We made a mad dash down a corridor, found a set of stairs, ran up the single flight, and opened the door into the hotel lobby. Checkpoint Gail was immediately to our left, and we slowed to a casual walk as we entered and sat down at a table.

Seconds later, we watched through the shop’s glass storefront as the phalanx of fed cars came screaming up to the hotel entrance, and down into the parking garage … it scared people even more than our arrival had, which was saying something. I could just picture the guys down in the garage: They would’ve found the car by the elevator bay, radioed their guys upstairs that we were already in or near the Starbucks, and bolted for the stairs.

As we watched, a squad of cheap suits busted into the Starbucks, guns drawn, sending customers scattering and male baristas screaming, as more suits flooded into the hotel lobby.

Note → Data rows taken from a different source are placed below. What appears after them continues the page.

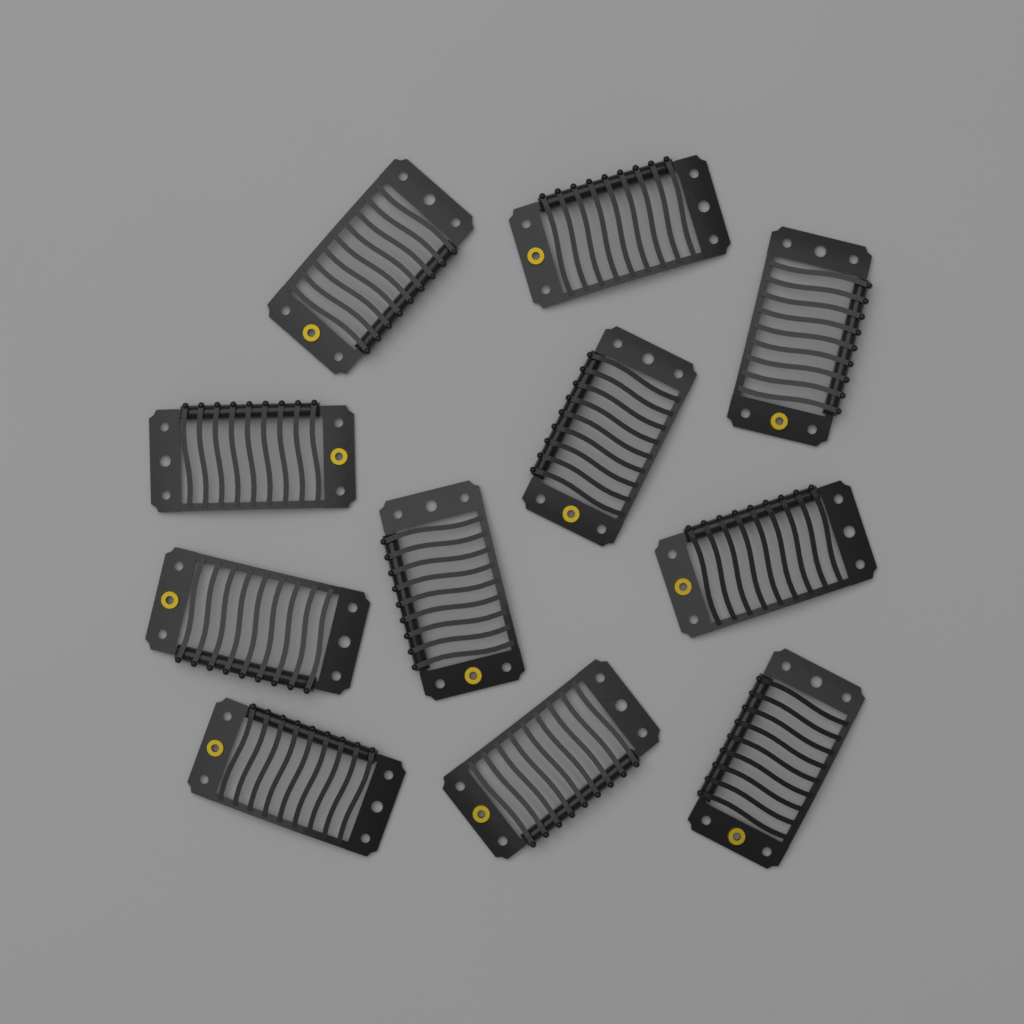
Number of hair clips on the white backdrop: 11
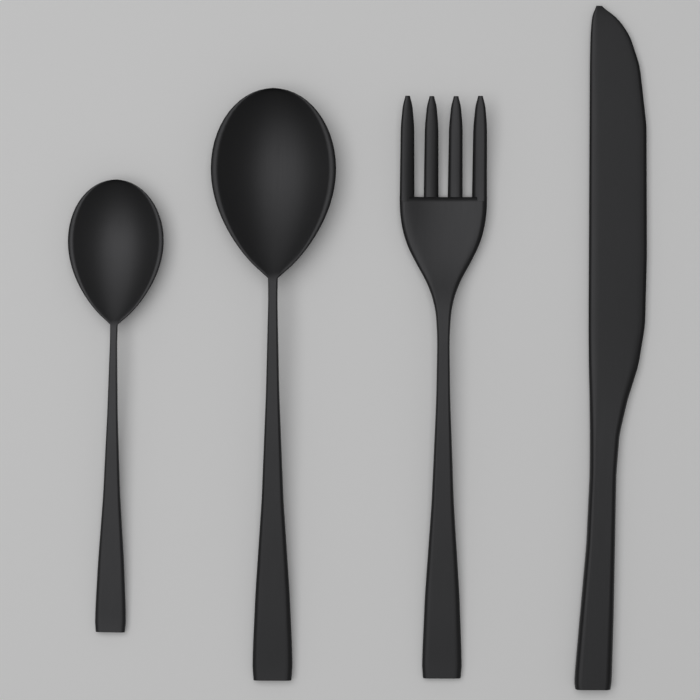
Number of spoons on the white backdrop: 2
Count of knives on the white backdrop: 1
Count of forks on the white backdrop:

The suits ran back and forth, checking the customers and under the tables, scampering into the back, then back out… then started chattering into their shirtsleeves. Because they couldn’t find us.

As Gail watched, fascinated by the show, she reached across the table and patted my hand. “Fiendishly clever of you, Mister Hornet, sir.”

“Elementary, my dear, sexy Kato,” I said.

If any of the feds had happened to be sharp enough to look a little further than the confines of the Starbucks, they could have seen us in plain sight… through a plate-glass window… right across the street. Gail and I watched the entire tableau from the shop in the opposite hotel… the one that had a below-ground access to the parking lot. As Gail watched the feds running around like Keystone Cops, I opened my Toughbook and checked the status of our little game. Sure enough, BM had run Merc a final time, and the FBI monitoring systems had had enough data from my earlier packets to recognize and trace the signal right back to its source. Agents in Baltimore would already be heading for BM in Baltimore, before they even knew they were ID’d.

And it was time for my final packet to the FBI, documenting all of my notes and steps, including the events that had gotten me fired and blacklisted, and finished off with a last note:

“This corrupt accounting firm wrapped up in a pretty red bow for you
by your friendly neighborhood IT guy: M.D. Schitz.


I hit the send button, just as two G-men crowded through the door of the shop and made eye-contact with me and Gail. I just turned my head to the nearest barista, and said, “Can I get a grande double-shot skim milk espresso with room, to go?”

The barista looked at me, and said, “We do ‘medium’ here, not ‘grande’. This is Seattle’s Best, not Starbucks.”

I looked at the G-men, then at Gail, and smiled. “I stand corrected.”